Morphine is a respiratory depressant. A viral infection may cause the lungs to malfunction via an ARDS type mechanism however in the face of Morphine with a viral infection and compromised lungs…decreased oxygenation via the lungs caused the coma…now you can argue it was the Virus and the assumed ARDS or it was the Morphine that slowed breathing, hampered oxygenation aided in the increase of CO2 that is also narcotizing however…since we weren’t there and have no access to any of the clinical information…this and your assessment amount to nothing more than speculation.
So in other words, it is OK to let someone suffer from severe pain because we know what Morphine do? I hope you are not a doctor.
To ease the pain is often all we can, we are only humans, after all. It is better to let someone die with no pain and still with intact dignity, I know it is hard, but that is, as I did write earlier, if someone bothers to read what I write, is the last thing a doctor can do. And it is approved by The RCC so it can’t be wrong. If we don’t recognize and understand the teachings there is no way we can live. I do not want to offend you, and I did not check if you are a Catholic, but can you really walk away from a patient saying “sorry, I can’t do anything anymore, so suffer until the inevitable end because I need to go to Heaven”? Look, if something is forbidden and declared a sin, but you do it with all your heart because the intention is good I don’t think God will mind. He does not judge us by amount of prayers or how often we attend mass. No, He judge us by our deeds.
If something is forbidden and a sin, no, we should not do it even if we have good intentions. But it is not forbidden to provide pain meds to someone who is in pain, even if it hastens his death as a secondary effect. That is not a sin, as long as the intention is to relieve pain.
In large doses, yes. Much larger than the starting dose of morphine doctors use. As I said, it can speed things along a bit, but if you or I had taken the same dose OP’s nan took, we would have had some drowsiness, constipation, maybe a little confusion and possibly an allergic reaction, but certainly not a coma. Pretty much everyone goes through a period of nonresponsiveness as part of the actively dying process, and since per OP the woman was dying already, the coma was pretty much inevitable.
I’m familiar with your personality though, so I’m sure you’d love to bicker about this for weeks whilst pretending that you know what you’re talking about. I’ll just let you have the last word here and ignore you from here on out.
Lying is intrinsically evil and therefore can never be done. If one was in a situation where one had a legitimate reason to deceive, then one would be required to resort to other means (imperatives or questions that imply something false, statements that have multiple meanings).
In large doses, yes. Much larger than the starting dose of morphine doctors use.
I do not think you know what you are talking about.

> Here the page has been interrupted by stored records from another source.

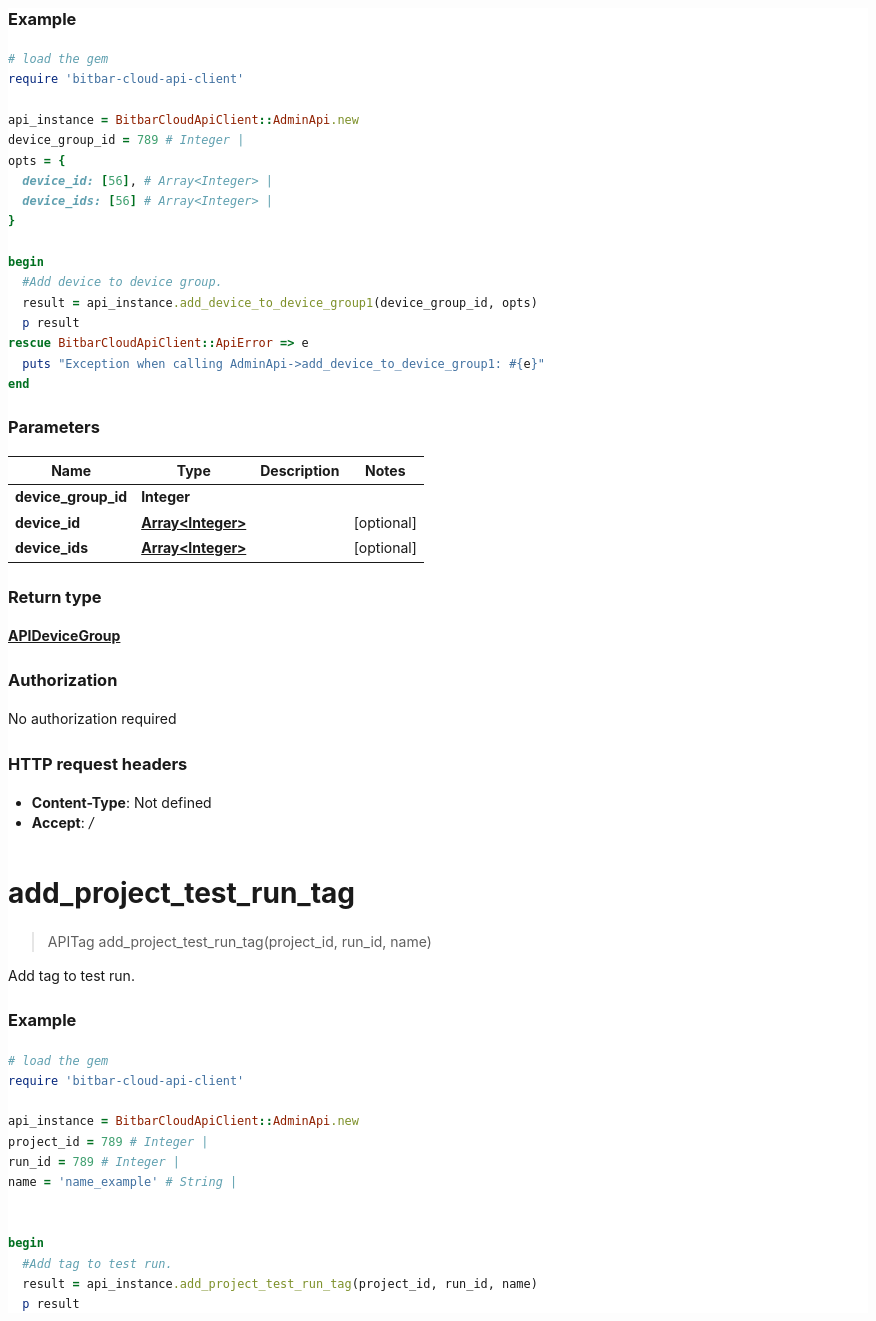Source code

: ### Example
```ruby
# load the gem
require 'bitbar-cloud-api-client'

api_instance = BitbarCloudApiClient::AdminApi.new
device_group_id = 789 # Integer | 
opts = { 
  device_id: [56], # Array<Integer> | 
  device_ids: [56] # Array<Integer> | 
}

begin
  #Add device to device group.
  result = api_instance.add_device_to_device_group1(device_group_id, opts)
  p result
rescue BitbarCloudApiClient::ApiError => e
  puts "Exception when calling AdminApi->add_device_to_device_group1: #{e}"
end
```

### Parameters

Name | Type | Description  | Notes
------------- | ------------- | ------------- | -------------
 **device_group_id** | **Integer**|  | 
 **device_id** | [**Array&lt;Integer&gt;**](Integer.md)|  | [optional] 
 **device_ids** | [**Array&lt;Integer&gt;**](Integer.md)|  | [optional] 

### Return type

[**APIDeviceGroup**](APIDeviceGroup.md)

### Authorization

No authorization required

### HTTP request headers

 - **Content-Type**: Not defined
 - **Accept**: */*



# **add_project_test_run_tag**
> APITag add_project_test_run_tag(project_id, run_id, name)

Add tag to test run.

### Example
```ruby
# load the gem
require 'bitbar-cloud-api-client'

api_instance = BitbarCloudApiClient::AdminApi.new
project_id = 789 # Integer | 
run_id = 789 # Integer | 
name = 'name_example' # String | 


begin
  #Add tag to test run.
  result = api_instance.add_project_test_run_tag(project_id, run_id, name)
  p result
```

Morphine in any dose is a respiratory depressant.
As I said, it can speed things along a bit, but if you or I had taken the same dose OP’s nan took, we would have had some drowsiness, constipation, maybe a little confusion and possibly an allergic reaction, but certainly not a coma.
The OP says nothing about dose. The effect of Morphine is not only dependent on the dose it is dependent on the status of the patient.